Below are some variations and at the very bottom is my ultimate spaghetti sauce combining variations.

This sauce and the variations below can be used with a variety of pastas. A number of companies make flavored pastas. As flavorful as this sauce is (especially if you do some of the variations below) it may overwhelm the flavor of a mildly flavored pasta or on the other hand the flavor of the pasta may throw the balance of seasonings in the dish off. Flavored pastas are worth experimenting with. I recommend trying them with just a light dressing of olive oil and parmesan cheese to assess the flavor before using them with sauces which have a more complex blend of flavors.

I have sometimes found that I don’t have quite enough tomato sauce on hand which is how I came to substituting a can of diced tomatoes for one of the cans of sauce. The sauce with diced tomatoes seems thin to me so I also add a 6 oz can of tomato paste to thicken it up. Having the tomato chunks in the sauce gives it a nice texture and flavor. If you want to stretch the sauce a bit further you can add a can of diced tomatoes in addition to the 2 cans of tomato sauce. You will need to tweak the seasonings if you add an extra can. If you double the cans of tomato products in the recipe above, add another package of Smart Ground and also adjust the seasonings accordingly.

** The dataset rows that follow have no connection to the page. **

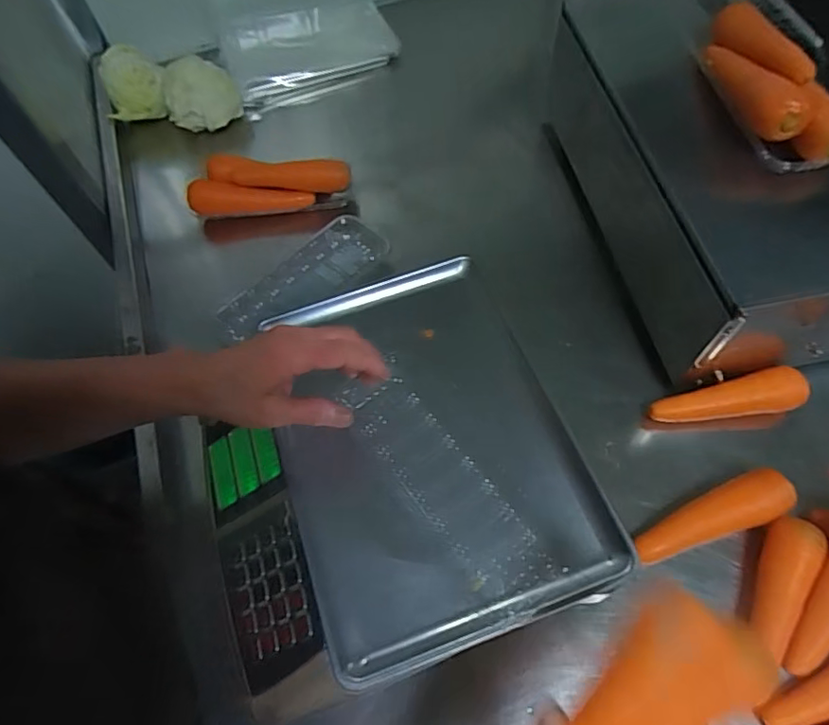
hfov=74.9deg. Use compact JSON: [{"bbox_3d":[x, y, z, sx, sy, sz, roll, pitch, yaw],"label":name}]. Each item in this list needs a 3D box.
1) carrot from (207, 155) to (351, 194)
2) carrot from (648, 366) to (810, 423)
[{"bbox_3d":[-0.185,-0.253,0.737,0.191,0.040,0.034,4,62,6],"label":"carrot"},{"bbox_3d":[0.333,0.043,0.581,0.158,0.049,0.046,-11,60,-3],"label":"carrot"}]

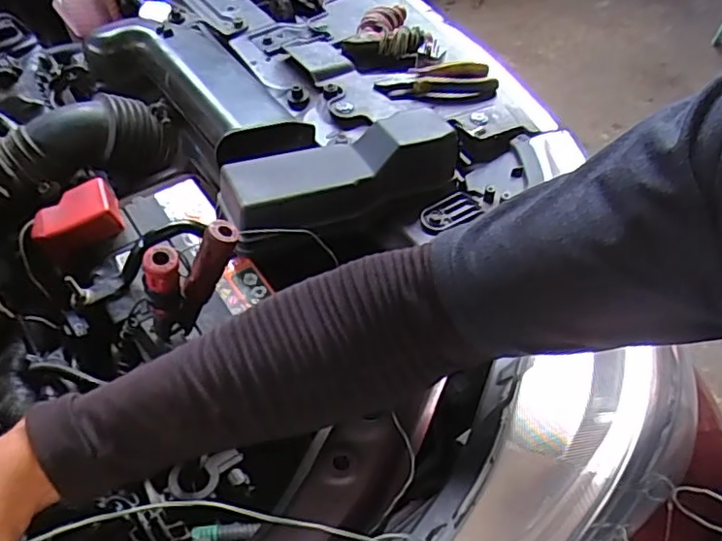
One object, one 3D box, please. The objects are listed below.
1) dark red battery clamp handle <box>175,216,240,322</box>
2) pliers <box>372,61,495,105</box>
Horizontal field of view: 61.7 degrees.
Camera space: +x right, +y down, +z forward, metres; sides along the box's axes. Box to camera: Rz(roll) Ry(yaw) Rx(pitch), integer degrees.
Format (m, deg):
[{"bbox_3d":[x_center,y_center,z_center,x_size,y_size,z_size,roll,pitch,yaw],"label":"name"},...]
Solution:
[{"bbox_3d":[-0.113,0.004,0.435,0.022,0.092,0.015,-1,44,-41],"label":"dark red battery clamp handle"},{"bbox_3d":[0.092,-0.222,0.720,0.144,0.026,0.061,-11,52,-8],"label":"pliers"}]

Fresh mushrooms are a nice addition to the sauce if you have time to clean and chop them. (I don’t buy pre-sliced mushrooms because they’re still dirty and take longer to clean than whole caps.) White button mushrooms, cremini mushrooms or portobellas are all good in spaghetti sauce. Clean, remove stems, coarsely chop, then saute. If you’ve got a big enough skillet or pot, they can be added with the onion and garlic. Mushrooms will cook down quite a bit, but nevertheless, .2 (or less) oz fresh is about the right amount for one batch of sauce unless you’re making a larger amount of sauce. (If you get more than that you can always saute them up and use them another night on pizza or in quesadillas.)

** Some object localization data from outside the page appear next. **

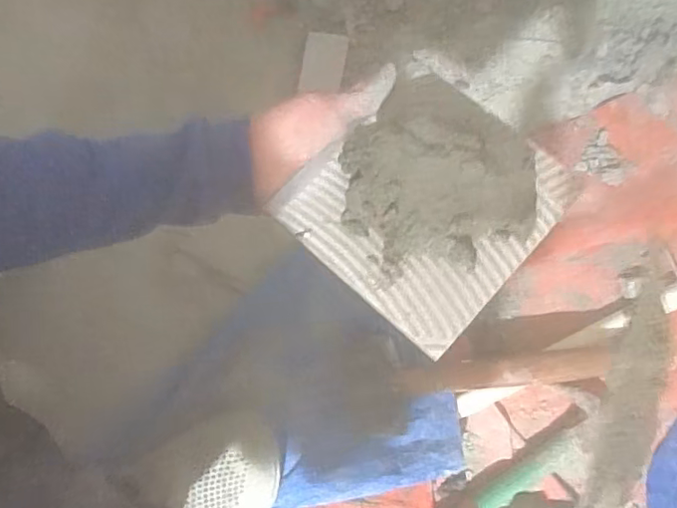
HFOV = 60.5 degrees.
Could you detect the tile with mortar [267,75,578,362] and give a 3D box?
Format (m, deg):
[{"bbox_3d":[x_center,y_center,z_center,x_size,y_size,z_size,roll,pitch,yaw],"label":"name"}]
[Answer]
[{"bbox_3d":[0.056,-0.034,0.358,0.134,0.036,0.140,42,82,7],"label":"tile with mortar"}]

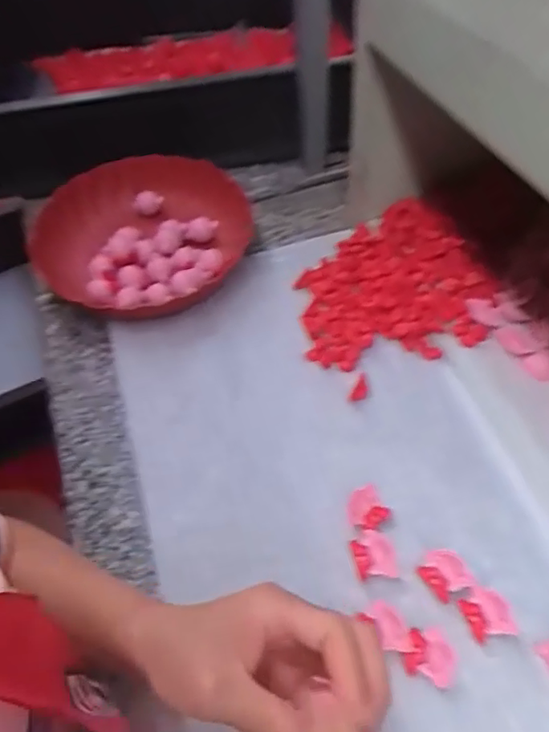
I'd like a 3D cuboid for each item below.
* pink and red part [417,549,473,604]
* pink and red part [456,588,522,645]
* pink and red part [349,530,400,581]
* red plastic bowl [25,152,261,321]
[{"bbox_3d":[0.129,0.158,0.441,0.032,0.010,0.033,-32,56,-18],"label":"pink and red part"},{"bbox_3d":[0.154,0.181,0.423,0.030,0.011,0.032,-15,52,-6],"label":"pink and red part"},{"bbox_3d":[0.077,0.146,0.451,0.032,0.007,0.036,-13,52,-4],"label":"pink and red part"},{"bbox_3d":[-0.177,-0.155,0.698,0.258,0.064,0.258,-3,52,4],"label":"red plastic bowl"}]

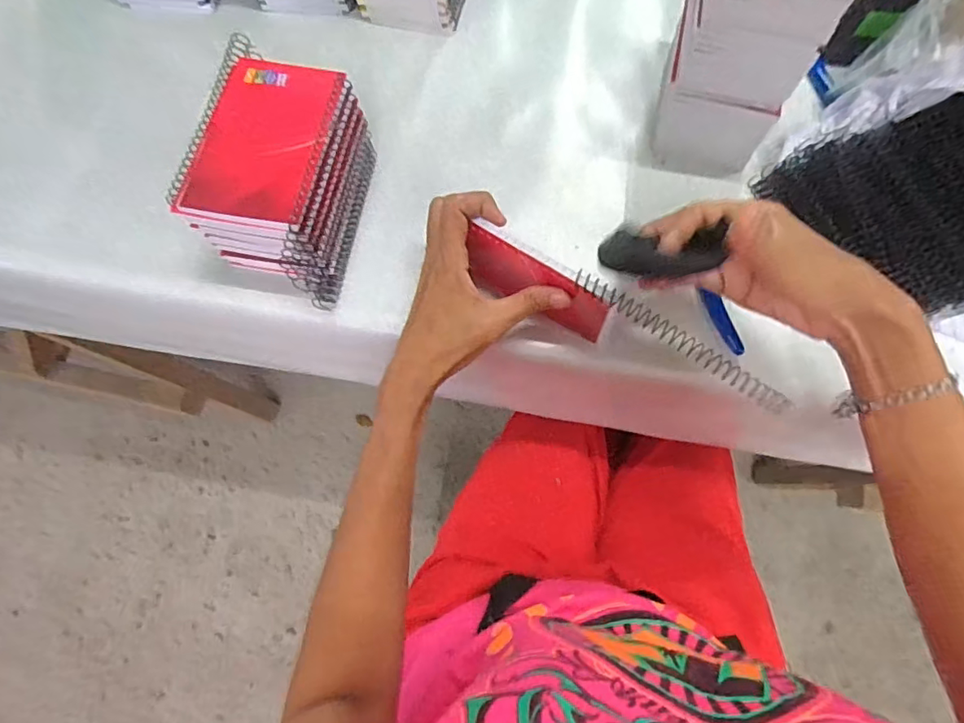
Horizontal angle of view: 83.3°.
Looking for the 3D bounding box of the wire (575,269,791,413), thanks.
[{"bbox_3d":[0.123,-0.013,0.338,0.146,0.012,0.012,34,74,11],"label":"wire"}]

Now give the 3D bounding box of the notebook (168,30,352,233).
[{"bbox_3d":[-0.155,-0.163,0.382,0.096,0.009,0.150,12,71,4],"label":"notebook"}]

If you’ve got a bottle of wine open to go with the meal, a splash (no more than 1/4 cup) of a “good spaghetti wine” such as Chianti or a Sangiovese (the primary variety of grape used in Chianti) would be good in the sauce—or whatever wine you like with spaghetti. If it goes great with the meal, it will go well in the sauce —or the cook! 😉

Some people like bell pepper in spaghetti sauce. I have added a bit of bell pepper on occasion, but it always seems to me like it doesn’t “fit” the flavor of the sauce somehow. If you like it, then go for it! 🙂

If you want a spicier sauce, something with a zing of heat to it, try adding a bit (1/4 tsp) of Hungarian Hot Paprika. Not all Hungarian paprika is hot, so double check the tin when you buy it. This seasoning is one of my favs for increasing the spiciness of dishes. It’s not as hot as cayenne but far spicier than regular paprika. Definitely worth seeking out and experimenting with.

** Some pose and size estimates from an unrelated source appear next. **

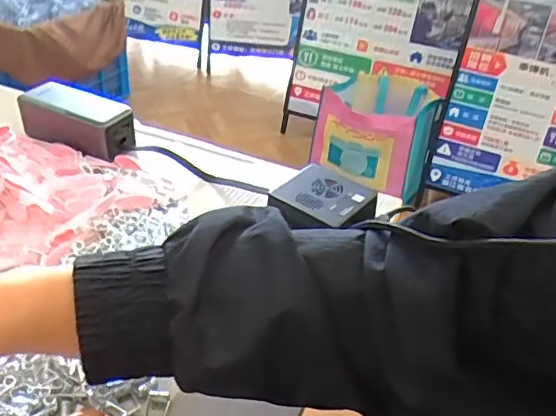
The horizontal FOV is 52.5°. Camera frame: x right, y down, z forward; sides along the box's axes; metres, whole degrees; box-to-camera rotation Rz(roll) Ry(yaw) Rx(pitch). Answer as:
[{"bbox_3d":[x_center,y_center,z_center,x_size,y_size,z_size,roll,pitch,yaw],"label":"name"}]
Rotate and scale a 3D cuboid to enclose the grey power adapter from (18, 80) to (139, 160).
[{"bbox_3d":[-0.227,-0.103,0.637,0.131,0.046,0.064,14,39,13],"label":"grey power adapter"}]

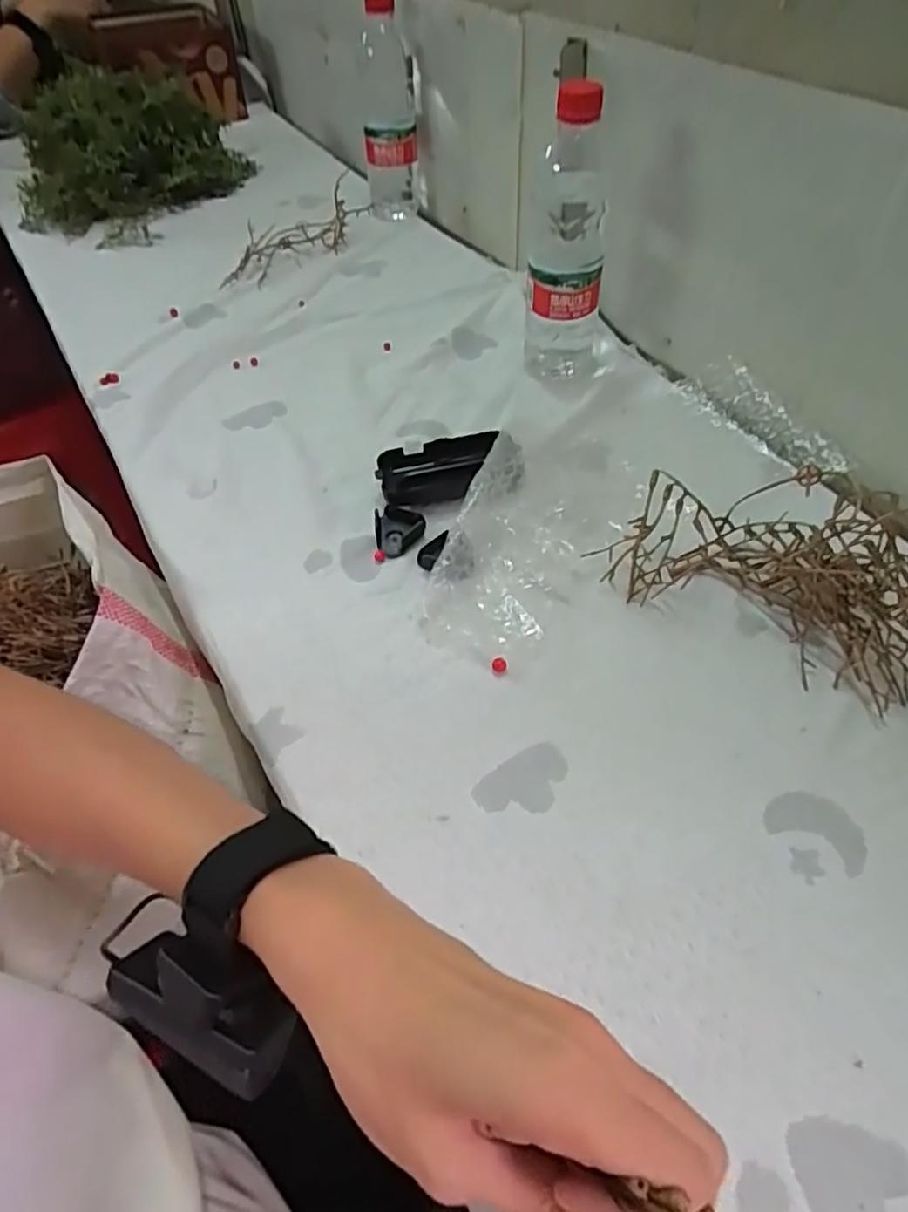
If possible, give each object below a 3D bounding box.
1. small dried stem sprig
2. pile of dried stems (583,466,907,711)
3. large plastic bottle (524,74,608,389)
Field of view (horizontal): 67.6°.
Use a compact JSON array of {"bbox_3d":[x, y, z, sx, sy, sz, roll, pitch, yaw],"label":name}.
[{"bbox_3d":[-0.188,-0.431,0.795,0.067,0.043,0.208,37,63,28],"label":"small dried stem sprig"},{"bbox_3d":[0.220,-0.030,0.438,0.209,0.060,0.121,27,58,22],"label":"pile of dried stems"},{"bbox_3d":[0.092,-0.289,0.552,0.067,0.211,0.069,6,53,8],"label":"large plastic bottle"}]

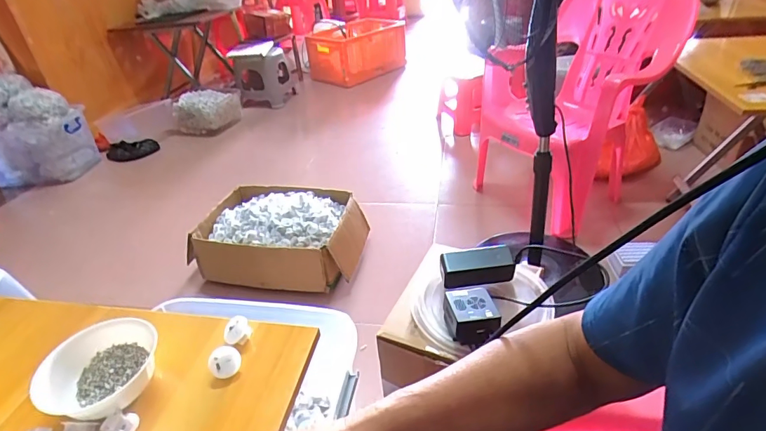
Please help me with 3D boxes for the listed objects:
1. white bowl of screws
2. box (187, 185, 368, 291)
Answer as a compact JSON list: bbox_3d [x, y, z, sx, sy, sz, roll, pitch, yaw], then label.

misc 006Ultimate Spaghetti Sauce

1 pkg Simple Truth Meatless Crumbles (or Smart Ground)
1 15 oz can tomato sauce
1 14.5 oz can diced tomatoes
1 6 oz can tomato paste
1/4 cup Sangiovese wine
.24 oz fresh mushrooms (white button, or your favorite), de-stemmed, coarsely chopped
1 onion, chopped
3 cloves of garlic, run through garlic press, or minced
1 Tbls basil
2 tsp oregano
1/2 tsp marjoram
2 rounded spoonfuls of brown sugar
1/4 tsp black pepper
1/4 tsp Hungarian hot paprika
olive oil

Saute onions, garlic and mushrooms in olive oil until onions are translucent and mushrooms have mostly changed color. Add tomato products, Smart Ground, wine, seasonings, and brown sugar. (The Hungarian hot paprika will add a slight spiciness but not make the sauce hot. If it’s too mild, increase the amount the next time you make the sauce.) Add a small amount of water until consistency of sauce looks about right. Simmer covered for 30 minutes minimum on low heat, stirring occasionally. Serve over hot, drained spaghetti or pasta of your choice.